Geometric Design of the Stradivari Model G Violin, Part One: Mold and Template

by Robert J. Spear

Originally published in American Lutherie #93, 2008

see also,
Geometric Design of the Stradivari Model G Violin, Part Two: f-holes by Robert J. Spear
Geometric Design of the Stradivari Model G Violin, Part Three: The Scroll by Robert J. Spear



I have little doubt that artists, artisans, and architects of the Renaissance and Baroque used some system of guidance for their drawings that was based on the knowledge of geometry and the use of straightedge and divider. I began my drawing adventure almost five years ago by following the guidelines for the geometric design of the Model G in Sacconi’s book and soon discovered errors. Even so, I was convinced that it would be worthwhile to use a classical Cremonese approach based on geometry because I wanted to see if I could integrate it with Hutchins and Schelleng’s scaling theories used for the New Violin Family. While the acoustical aspects of the exercise are not germane here, I worked to realize a design system that would essentially produce a second generation of octet instruments close to a classical Cremonese violin in the style of the Model G Stradivari. My goal was to impart a greater uniformity to the octet family’s models, but to keep this article within bounds I have confined my remarks to the violin.
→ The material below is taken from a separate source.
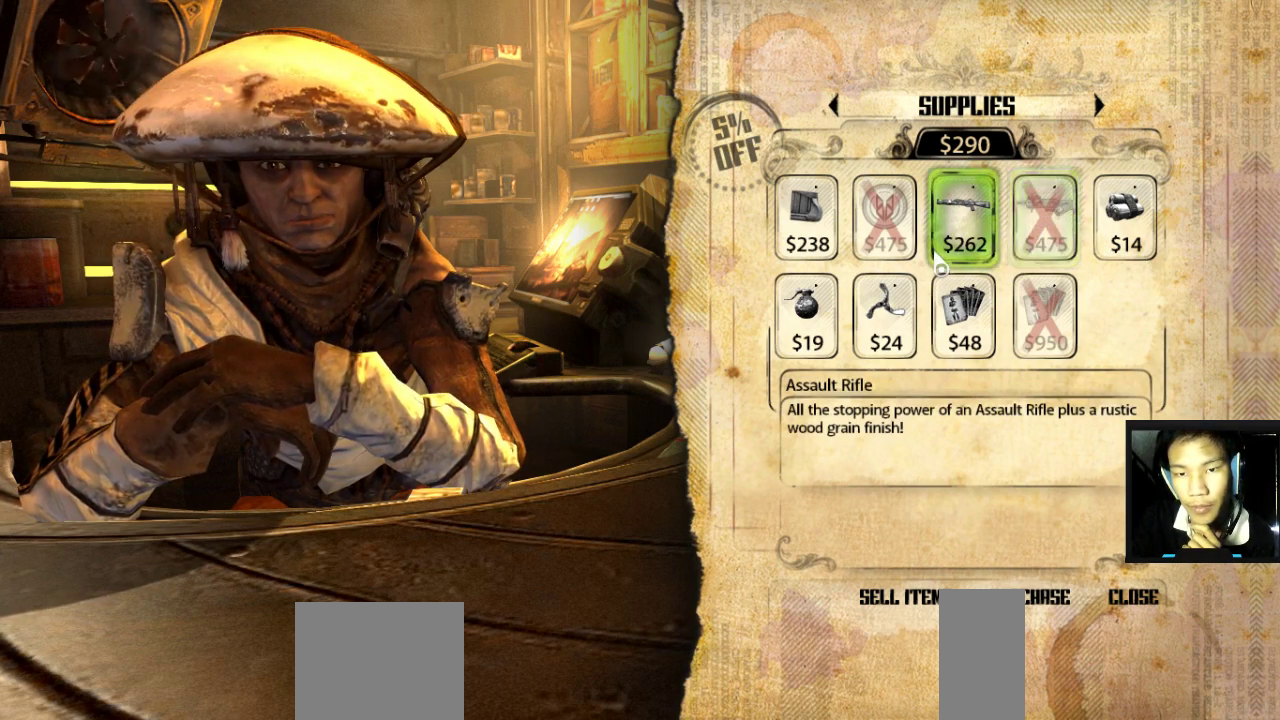
{"keys": [], "mouse": [], "mouse_move": "still", "events": []}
There are those who question whether geometric design really played an important role in violin design and suggest that the model outline could be designed freehand. Others allow that some sort of geometrical or proportion scheme was used, but that it was not based on the golden section. A few ask why one can’t just get a good photo of a good model and enlarge or reduce it at the local copy center. You can (and I did at first), but because strange things start to happen in the larger and smaller instruments during the scaling process, straight scaling does not hold up. Still others, including Sacconi, stress that the eye was the final arbiter of any design, no matter how it was derived. I will attempt to address all of these points in this series of articles.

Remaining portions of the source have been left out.